Rauf Denktaş, 16 Nisan 2004’te TBMM’de Annan Planı’nın olumsuzluklarını anlatmıştı. O oturuma Recep Tayyip Erdoğan katılmamıştı.
“ARTIK GERİ DÖNÜŞÜ YOK”
Kıbrıs’ta artık tek devlet diye bir şey yok. Madem ki federal temelde bir anlaşma 50 sene sonra netice vermedi, bütün o yapılan görüşmelerin hepsi tüketildi, artık iki devlet diyoruz. Adanın bölgesel dengelerinin korunması bakımından bu politikaya Türkiye de onay vermiştir.
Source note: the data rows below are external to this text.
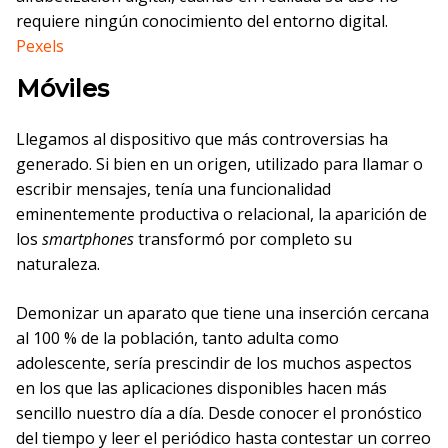
requiere ningún conocimiento del entorno digital.
Pexels
Móviles
Llegamos al dispositivo que más controversias ha
generado. Si bien en un origen, utilizado para llamar o
escribir mensajes, tenía una funcionalidad
eminentemente productiva o relacional, la aparición de
los
smartphones
transformó por completo su
naturaleza.
Demonizar un aparato que tiene una inserción cercana
al 100 % de la población, tanto adulta como
adolescente, sería prescindir de los muchos aspectos
en los que las aplicaciones disponibles hacen más
sencillo nuestro día a día. Desde conocer el pronóstico
del tiempo y leer el periódico hasta contestar un correo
Artık bunun geri dönüşü de yoktur. “Kıbrıs, Kıbrıslılarındır” diye bir şey de yok. Çünkü o söylem aslında Rumlara hizmet eder. Nüfus, yıllar itibarıyla aleyhimize döndü ve dışarıdan bakıldığında kaç Türk, kaç Rum var? “Çoğunluğun söylediği olur. Kıbrıs Rumları ne derse o olur.” Olmaz öyle şey. Buranın sahipleri bellidir, tarihi bellidir, hakkı ve hukuku bellidir. Oyunlar oynandı, sinsi sinsi ada elimizden alındı. Siz, “Biz karar verdik ve AB diye bir oluşum oldu” diyemezsiniz. 1571’de AB neredeydi? 1960’ta, 1974’te neredeydi?
“KİMDEN ALDIN?”
AB benim 500 senelik tarihime nasıl meydan okuyor ve diyor ki “Ben Kıbrıs’ı aldım.” Kimden aldın sen Kıbrıs’ı? Kim verdi sana bu yetkiyi? Hangi hak, hangi hukuk, hangi kanun, hangi mahkeme? Onlarda bilek gücü varsa bizde de var. Burada Kıbrıs adına bir Türkiye var. Bugün 85, yarın 100 milyon. Diplomatlarımız, uzmanlarımız, tarihçilerimiz bizim haklı olduğumuzu söylüyor. Yeter ki dik durabilelim. Dik duracağımızdan da kimsenin şüphesi olmasın.